Sayın Paşamızın hükümetin yeni “savaş politikası”nda belli ki değerli hale geldiğini, bu yıl terfi ile kalmayıp “en kritik bölge”ye tayin edildiğini söylemeli.

İktidar- devlet bu şekilde mesaj veriyor:

İşte o Paşayı size yolluyorum, diye!

O mesajın sadece “teröristler”e, “yardım ve yataklık”la suçlananlara, ikisi olmasa bile “bölge halkı” olması yetenlere verildiğini sanıyorsunuz.

Öyle sanınca, belki “İyi olmuş; helal” diyorsunuz.

Ama mesaj çifte mesaj.

(...)

AYAĞINDA PLATİN TAKILI GAZİ'YE ESAS DURUŞTA TEKME...

“Barış süreci”nde de Sayın Paşamızın “süreci” başka biçimde tecelli etti.

Burada duyurdum ilk kez.
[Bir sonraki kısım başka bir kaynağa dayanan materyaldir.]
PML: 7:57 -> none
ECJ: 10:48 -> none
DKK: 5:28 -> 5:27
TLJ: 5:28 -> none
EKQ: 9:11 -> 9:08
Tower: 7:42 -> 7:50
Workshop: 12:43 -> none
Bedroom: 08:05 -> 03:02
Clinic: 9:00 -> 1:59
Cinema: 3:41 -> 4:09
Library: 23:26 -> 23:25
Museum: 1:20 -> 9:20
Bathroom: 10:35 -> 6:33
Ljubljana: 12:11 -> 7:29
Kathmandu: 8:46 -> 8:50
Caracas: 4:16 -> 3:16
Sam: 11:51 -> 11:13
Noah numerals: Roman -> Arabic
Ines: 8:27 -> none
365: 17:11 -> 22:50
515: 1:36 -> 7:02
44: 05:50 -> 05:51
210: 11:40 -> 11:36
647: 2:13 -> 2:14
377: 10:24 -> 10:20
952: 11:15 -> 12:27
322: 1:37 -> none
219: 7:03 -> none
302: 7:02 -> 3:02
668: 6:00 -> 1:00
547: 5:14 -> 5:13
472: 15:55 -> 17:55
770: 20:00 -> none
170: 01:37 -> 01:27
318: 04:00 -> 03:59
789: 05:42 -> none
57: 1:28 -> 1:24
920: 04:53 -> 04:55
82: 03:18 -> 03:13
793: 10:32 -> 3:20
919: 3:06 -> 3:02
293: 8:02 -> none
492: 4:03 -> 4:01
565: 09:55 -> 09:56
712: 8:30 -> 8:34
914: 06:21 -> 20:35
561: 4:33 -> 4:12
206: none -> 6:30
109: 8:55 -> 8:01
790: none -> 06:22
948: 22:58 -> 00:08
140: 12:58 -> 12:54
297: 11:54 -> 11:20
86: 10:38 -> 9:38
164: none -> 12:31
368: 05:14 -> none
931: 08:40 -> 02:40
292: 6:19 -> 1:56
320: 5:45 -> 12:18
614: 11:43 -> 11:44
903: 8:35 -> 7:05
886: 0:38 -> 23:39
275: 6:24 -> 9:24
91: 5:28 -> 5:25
Devamını da yazdım.

Yazımla birlikte araştırma yapan Emekli Uzman Jandarma Derneği Başkanı Adnan Oğuz da doğru olduğunu teyit etti; açıklama yaptı:

Ankara’da bir denetlemede, Sayın Paşamız bir “asker”in esas duruşta esaslı duramadığını fark etmiş ve tez yanına varıp bacağına sıkı bir tekme atmıştı.

Öyle herkesin önünde.

Bir “asker”e böyle tekme zaten başlı başına sorun, ne sorunu, “bildiğin suç”tu.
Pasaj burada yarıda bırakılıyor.